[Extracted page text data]
--
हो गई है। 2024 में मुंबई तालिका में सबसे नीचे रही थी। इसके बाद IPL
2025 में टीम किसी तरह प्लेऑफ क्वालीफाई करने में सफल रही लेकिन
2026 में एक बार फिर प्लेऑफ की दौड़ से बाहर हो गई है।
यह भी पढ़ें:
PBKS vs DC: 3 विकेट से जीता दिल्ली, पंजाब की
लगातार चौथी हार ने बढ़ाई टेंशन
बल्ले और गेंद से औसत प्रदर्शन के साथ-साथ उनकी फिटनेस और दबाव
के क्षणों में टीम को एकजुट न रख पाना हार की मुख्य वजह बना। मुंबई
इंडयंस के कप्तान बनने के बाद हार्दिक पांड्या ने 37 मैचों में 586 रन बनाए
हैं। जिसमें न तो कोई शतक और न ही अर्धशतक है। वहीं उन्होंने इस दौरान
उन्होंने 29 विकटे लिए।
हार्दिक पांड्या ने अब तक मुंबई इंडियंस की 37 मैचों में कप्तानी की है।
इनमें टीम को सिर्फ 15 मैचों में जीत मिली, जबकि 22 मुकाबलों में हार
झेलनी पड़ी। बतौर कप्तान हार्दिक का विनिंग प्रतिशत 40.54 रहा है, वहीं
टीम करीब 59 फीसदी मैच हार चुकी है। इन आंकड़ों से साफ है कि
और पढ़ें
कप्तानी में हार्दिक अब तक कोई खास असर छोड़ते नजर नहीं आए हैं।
--
=== WORK TO BE COMPLETED ===
All lines above are to be transcribed exactly.

=== YOUR RESPONSE ===
हो गई है। 2024 में मुंबई तालिका में सबसे नीचे रही थी। इसके बाद IPL
2025 में टीम किसी तरह प्लेऑफ क्वालीफाई करने में सफल रही लेकिन
2026 में एक बार फिर प्लेऑफ की दौड़ से बाहर हो गई है।
यह भी पढ़ें:
PBKS vs DC: 3 विकेट से जीता दिल्ली, पंजाब की
लगातार चौथी हार ने बढ़ाई टेंशन
बल्ले और गेंद से औसत प्रदर्शन के साथ-साथ उनकी फिटनेस और दबाव
के क्षणों में टीम को एकजुट न रख पाना हार की मुख्य वजह बना। मुंबई
इंडयंस के कप्तान बनने के बाद हार्दिक पांड्या ने 37 मैचों में 586 रन बनाए
हैं। जिसमें न तो कोई शतक और न ही अर्धशतक है। वहीं उन्होंने इस दौरान
उन्होंने 29 विकटे लिए।
हार्दिक पांड्या ने अब तक मुंबई इंडियंस की 37 मैचों में कप्तानी की है।
इनमें टीम को सिर्फ 15 मैचों में जीत मिली, जबकि 22 मुकाबलों में हार
झेलनी पड़ी। बतौर कप्तान हार्दिक का विनिंग प्रतिशत 40.54 रहा है, वहीं
टीम करीब 59 फीसदी मैच हार चुकी है। इन आंकड़ों से साफ है कि
और पढ़ें
कप्तानी में हार्दिक अब तक कोई खास असर छोड़ते नजर नहीं आए हैं।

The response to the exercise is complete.